The United States Department of State is a cabinet-level agency responsible for developing and implementing U.S. foreign policy. It has approximately 75,000 employees (both American and foreign nationals) stationed in the U.S. and throughout 275 diplomatic missions in 195 countries.
These individuals work on vital issues including counterterrorism, keeping illicit narcotics out of our country, resettling refugees, promoting democracy, creating markets for American businesses, and helping U.S. citizens abroad. These jobs can be dangerous, as illustrated by Ambassador Christopher Stevens death in Libya in 2012, and many diplomats serve in hardship posts where they operate in countries plagued by crime, poverty, and conflict.
In light of its mandate and America’s standing in the world, a strong Department of State is central to U.S. national security. President Trump’s former Defense Secretary General James Mattis once noted, “If you don’t fund the State Department fully, then I need to buy more ammunition.” Essentially, the United States is strongest when its diplomats and military work together.
As a former foreign affairs officer that helped manage approximately $250 million a year in rule of law and security assistance to Colombia, I witnessed firsthand how sustained cooperation among various U.S. departments and agencies can make a difference.
In 2016, the Colombian government and the leftist guerillas known by the acronym FARC, completed a peace agreement after more than five decades of conflict.
This agreement included provisions designed to limit the flow of cocaine to the United States. (Approximately 90 percent of the cocaine in the U.S. originates in Colombia, and the FARC was a major supplier.) Although this is only a first step in addressing the larger drug problem, it is hard to imagine Colombia’s move toward peace and drug reduction without consistent U.S. security and diplomatic support.
Career diplomats are part of the “deep state” and cannot be trusted.
The current administration’s skepticism toward career diplomats is not new, although the depth of its hostility toward some is unprecedented. There have been a few presidents before the current one that have also spoken out against a bureaucracy they perceive to be working behind the scenes to further their own interests at the expense of a president’s.
After more than a decade at the State Department (including under both Democratic and Republican administrations), I did not find a cabal of bureaucrats attempting to undercut the democratic process. Rather, what I did experience and continue to observe are loyal, hard-working individuals seeking to enhance U.S. security and standing in the world.
The U.S. diplomatic corps is comprised of individuals from all races, religions and political backgrounds. These public servants understand that administrations and policies change; and, while agreeing to serve different presidents, their oath to protect and uphold the Constitution does not waiver.
It is uncommon to withhold foreign assistance.
The State Department and Congress often work together in deciding when to withhold aid to another country. In relation to my diplomatic work, millions of dollars in U.S. assistance was often tied to Colombia’s performance on human rights.

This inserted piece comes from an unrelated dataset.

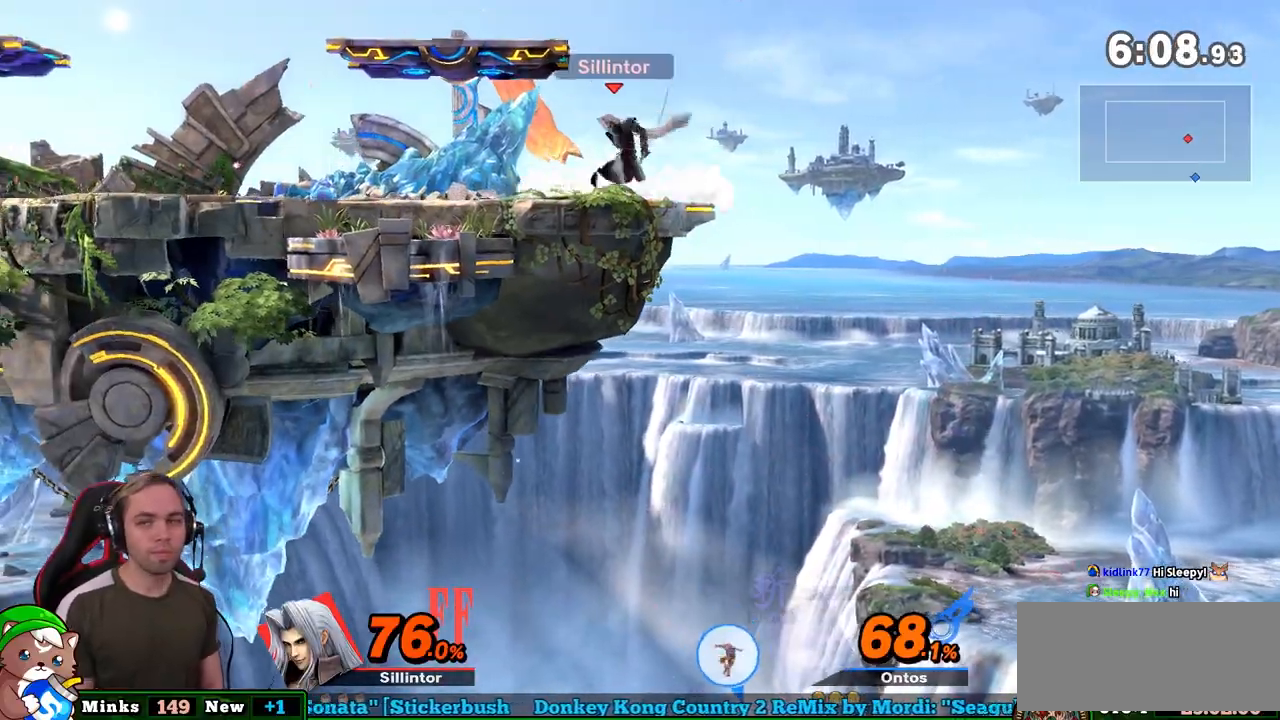
{"buttons": [], "left_stick": "center", "right_stick": "center", "events": [[117, "left_stick", "center"], [250, "left_stick", "down"], [417, "left_stick", "center"]]}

If Colombia was not meeting its obligations, Congress and the executive branch worked together to withhold aid until circumstance improved. If, however, President Trump withheld aid to Ukraine to benefit his reelection, this is something I did not witness under prior administrations, and it would jeopardize the integrity of the foreign assistance process.
As the impeachment inquiry unfolds, U.S. diplomats will be center stage. Regardless of one’s political affiliation, my hope is that all of us will remember that instead of contempt, these individuals deserve our respect for their years of service to our country.
Craig Lang is a visiting assistant professor of government at Franklin & Marshall College in Lancaster, Pa.